If it has to be NH or JD I'd lean towards the JD as NH is in progress of switching suppliers from Japan to South Korea, not sure which models are going to Korea. Some of the JD's in that HP range are coming from India, they save you a bunch of money but I can't attest to their durability. My wife practically bleeds IH red but she bought a Kubota L3940 last year and you couldn't pry her away from it for feeding 50 head and moving all the hay from the fields into the hay shed and now she's doing about all the small bush hogging with it. For baling she's using a CaseIH 5140 with a JD 448 round baler, for mowing she uses a IH 686 with a 479 Haybine, raking is done with an IH 574 and a new 256 Rollabar.


----------



## tnwalkingred (Jun 8, 2010)

Mike,

I like the looks of your hay operation! Are you a full time farmer???? Thanks for the info on the newer model E and M series tractors with the weak hydraulics. Do you think the 5303 would be a good tractor? I'm also considering trying to buy a tractor without a loader on it and then adding a Westendorf on it myself to see if I can get more bang for my buck. What are you guys opinions on these loaders and how difficult would they be to install myself. Of course the sales guy at Westendorf said it would be easy but I would like to hear some really experience. Thanks.

Kyle


----------



## NDVA HAYMAN (Nov 24, 2009)

Kyle, I do farm full time but I have other interests that I have cultivated over 40 some years.
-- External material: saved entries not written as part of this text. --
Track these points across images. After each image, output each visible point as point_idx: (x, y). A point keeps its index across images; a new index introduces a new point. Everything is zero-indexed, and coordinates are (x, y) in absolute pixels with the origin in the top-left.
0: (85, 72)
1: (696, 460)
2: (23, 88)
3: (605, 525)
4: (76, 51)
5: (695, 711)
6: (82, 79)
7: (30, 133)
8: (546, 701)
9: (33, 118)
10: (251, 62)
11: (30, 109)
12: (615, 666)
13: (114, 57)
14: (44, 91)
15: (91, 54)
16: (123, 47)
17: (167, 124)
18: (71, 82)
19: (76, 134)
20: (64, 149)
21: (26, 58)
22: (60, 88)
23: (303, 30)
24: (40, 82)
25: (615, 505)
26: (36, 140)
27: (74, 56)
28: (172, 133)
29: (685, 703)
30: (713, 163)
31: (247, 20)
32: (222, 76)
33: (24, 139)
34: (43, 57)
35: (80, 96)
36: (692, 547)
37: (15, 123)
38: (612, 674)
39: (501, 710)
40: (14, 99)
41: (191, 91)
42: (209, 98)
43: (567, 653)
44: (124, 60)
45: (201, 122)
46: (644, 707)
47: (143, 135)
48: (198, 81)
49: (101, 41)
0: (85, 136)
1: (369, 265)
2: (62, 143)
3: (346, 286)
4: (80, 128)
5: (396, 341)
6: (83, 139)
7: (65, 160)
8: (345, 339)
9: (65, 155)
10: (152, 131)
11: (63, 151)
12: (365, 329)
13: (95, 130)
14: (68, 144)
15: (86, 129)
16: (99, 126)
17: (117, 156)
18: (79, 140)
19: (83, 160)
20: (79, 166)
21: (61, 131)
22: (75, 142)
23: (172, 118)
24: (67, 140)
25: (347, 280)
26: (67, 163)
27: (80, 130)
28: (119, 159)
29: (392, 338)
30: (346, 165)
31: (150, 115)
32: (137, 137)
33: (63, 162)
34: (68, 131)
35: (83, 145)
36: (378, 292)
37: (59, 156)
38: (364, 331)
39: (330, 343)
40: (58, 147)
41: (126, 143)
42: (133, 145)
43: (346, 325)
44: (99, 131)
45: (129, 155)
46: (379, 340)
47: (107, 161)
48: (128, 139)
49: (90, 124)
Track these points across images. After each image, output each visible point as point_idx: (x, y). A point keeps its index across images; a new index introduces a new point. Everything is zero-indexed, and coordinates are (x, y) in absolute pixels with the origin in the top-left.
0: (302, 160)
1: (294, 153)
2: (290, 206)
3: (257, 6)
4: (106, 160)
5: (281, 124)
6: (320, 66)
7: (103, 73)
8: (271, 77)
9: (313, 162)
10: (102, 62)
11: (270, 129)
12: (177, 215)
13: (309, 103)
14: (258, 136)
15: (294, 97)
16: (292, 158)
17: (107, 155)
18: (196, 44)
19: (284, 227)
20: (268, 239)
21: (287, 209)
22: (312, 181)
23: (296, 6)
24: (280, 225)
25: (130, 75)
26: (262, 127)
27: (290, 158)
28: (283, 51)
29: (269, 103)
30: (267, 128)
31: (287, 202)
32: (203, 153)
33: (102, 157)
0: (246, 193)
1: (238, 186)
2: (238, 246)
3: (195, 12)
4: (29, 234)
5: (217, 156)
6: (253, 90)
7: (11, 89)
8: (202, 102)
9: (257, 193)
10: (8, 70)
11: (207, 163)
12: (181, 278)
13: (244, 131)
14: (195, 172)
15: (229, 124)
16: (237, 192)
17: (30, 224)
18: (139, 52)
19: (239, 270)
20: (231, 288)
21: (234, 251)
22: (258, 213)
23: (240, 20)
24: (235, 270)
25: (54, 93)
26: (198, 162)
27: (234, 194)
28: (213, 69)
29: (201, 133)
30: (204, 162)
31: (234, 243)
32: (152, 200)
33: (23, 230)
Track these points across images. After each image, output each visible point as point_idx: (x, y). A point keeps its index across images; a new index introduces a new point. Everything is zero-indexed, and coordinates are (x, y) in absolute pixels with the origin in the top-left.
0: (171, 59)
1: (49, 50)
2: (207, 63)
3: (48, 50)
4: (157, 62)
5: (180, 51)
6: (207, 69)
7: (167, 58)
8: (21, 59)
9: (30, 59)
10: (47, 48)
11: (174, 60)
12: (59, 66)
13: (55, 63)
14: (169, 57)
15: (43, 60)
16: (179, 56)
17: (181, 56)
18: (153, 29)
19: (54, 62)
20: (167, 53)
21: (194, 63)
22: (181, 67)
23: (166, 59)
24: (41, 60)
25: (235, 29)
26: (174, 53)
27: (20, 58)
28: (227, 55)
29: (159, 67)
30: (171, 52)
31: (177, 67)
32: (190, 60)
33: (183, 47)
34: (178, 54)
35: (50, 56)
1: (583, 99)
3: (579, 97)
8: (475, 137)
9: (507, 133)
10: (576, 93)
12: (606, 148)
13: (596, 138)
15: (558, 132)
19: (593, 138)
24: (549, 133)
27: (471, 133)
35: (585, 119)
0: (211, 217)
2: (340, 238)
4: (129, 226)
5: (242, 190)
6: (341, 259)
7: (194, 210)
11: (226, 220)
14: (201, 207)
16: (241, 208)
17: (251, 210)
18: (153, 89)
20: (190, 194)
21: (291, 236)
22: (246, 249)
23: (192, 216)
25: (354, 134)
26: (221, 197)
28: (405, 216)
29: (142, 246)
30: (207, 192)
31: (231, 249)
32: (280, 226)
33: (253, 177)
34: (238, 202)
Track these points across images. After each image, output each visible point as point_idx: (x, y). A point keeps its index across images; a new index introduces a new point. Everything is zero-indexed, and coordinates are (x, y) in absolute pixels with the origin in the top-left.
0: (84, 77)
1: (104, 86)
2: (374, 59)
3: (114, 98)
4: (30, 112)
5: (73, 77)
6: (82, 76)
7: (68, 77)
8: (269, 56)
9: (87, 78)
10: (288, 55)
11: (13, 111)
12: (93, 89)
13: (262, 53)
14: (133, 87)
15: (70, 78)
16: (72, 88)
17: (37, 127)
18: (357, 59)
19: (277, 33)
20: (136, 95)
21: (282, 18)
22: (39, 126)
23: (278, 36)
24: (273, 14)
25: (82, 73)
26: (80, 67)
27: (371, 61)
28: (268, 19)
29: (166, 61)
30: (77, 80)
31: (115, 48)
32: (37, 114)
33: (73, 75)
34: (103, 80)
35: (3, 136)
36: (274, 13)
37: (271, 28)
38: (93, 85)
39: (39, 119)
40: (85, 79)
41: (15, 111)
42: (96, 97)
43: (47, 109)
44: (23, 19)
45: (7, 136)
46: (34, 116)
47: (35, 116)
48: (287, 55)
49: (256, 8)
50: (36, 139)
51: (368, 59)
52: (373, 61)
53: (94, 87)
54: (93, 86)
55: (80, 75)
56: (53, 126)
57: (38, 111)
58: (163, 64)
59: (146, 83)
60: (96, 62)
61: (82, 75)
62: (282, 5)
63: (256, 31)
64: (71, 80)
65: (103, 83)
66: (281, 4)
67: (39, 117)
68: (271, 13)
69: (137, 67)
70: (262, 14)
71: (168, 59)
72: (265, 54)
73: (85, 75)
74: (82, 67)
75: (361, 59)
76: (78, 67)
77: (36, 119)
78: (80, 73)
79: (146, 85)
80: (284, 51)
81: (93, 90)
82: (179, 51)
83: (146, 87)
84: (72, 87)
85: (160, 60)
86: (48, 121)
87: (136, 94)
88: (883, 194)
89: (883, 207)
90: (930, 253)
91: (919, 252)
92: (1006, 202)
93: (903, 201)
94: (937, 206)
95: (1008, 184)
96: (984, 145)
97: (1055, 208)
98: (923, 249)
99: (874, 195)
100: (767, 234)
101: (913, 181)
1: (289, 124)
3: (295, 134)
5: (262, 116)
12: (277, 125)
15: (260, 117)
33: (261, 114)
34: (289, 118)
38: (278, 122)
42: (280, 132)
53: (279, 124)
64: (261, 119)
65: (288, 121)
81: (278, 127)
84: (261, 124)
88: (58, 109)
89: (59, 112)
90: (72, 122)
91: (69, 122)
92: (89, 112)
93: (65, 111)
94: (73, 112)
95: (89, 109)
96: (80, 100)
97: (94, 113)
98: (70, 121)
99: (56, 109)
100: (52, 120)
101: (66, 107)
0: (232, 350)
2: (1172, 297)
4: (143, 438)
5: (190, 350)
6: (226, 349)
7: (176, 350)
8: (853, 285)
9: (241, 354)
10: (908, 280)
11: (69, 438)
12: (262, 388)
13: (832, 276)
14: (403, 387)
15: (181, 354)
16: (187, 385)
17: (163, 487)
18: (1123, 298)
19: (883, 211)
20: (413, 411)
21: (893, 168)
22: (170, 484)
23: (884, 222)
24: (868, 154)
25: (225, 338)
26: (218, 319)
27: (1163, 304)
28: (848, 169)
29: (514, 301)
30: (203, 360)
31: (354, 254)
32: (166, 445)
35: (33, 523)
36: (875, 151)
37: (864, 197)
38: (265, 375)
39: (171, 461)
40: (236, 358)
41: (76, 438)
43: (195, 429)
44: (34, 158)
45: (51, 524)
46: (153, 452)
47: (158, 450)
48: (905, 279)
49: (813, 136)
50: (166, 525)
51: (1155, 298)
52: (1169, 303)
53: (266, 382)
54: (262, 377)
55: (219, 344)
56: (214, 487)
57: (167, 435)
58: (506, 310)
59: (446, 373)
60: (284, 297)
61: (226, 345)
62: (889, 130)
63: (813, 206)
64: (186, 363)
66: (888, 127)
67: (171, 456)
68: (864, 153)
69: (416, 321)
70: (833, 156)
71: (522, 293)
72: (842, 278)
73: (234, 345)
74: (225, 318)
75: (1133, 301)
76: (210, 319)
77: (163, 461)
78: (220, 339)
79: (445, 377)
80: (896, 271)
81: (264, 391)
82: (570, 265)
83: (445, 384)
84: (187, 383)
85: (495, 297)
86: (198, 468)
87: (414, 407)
Grain and hay. Just moved back into grain after 10 years off of row crops. Kind of got a little disgusted with the hay prices over the last 3 years. I don't know anything about the 5303. Sorry. There are a lot of options out there with JD such as the 40 and 50 series tractors. I still own some of them and they are workhorses. Mike


----------



## tnwalkingred (Jun 8, 2010)

Mike,

That's great that you are able to farm full time. I work for a Telecommunications company full time and farm as one of my many hobbies! LOL. Decided to get into a small hay business because I own horses and got tired of buying hay all the time. Funny how my new business has now become my favorite hobby and all the others have seemed to just collect dust in the corner (aka my golf clubs and saddles). Thanks for all the advice on the tractors. I'll be sure and let you know what I buy and how happy I am with it.

Kyle


----------



## NDVA HAYMAN (Nov 24, 2009)

Happy tractor hunting. It's a lot of fun. Best of luck. Mike


----------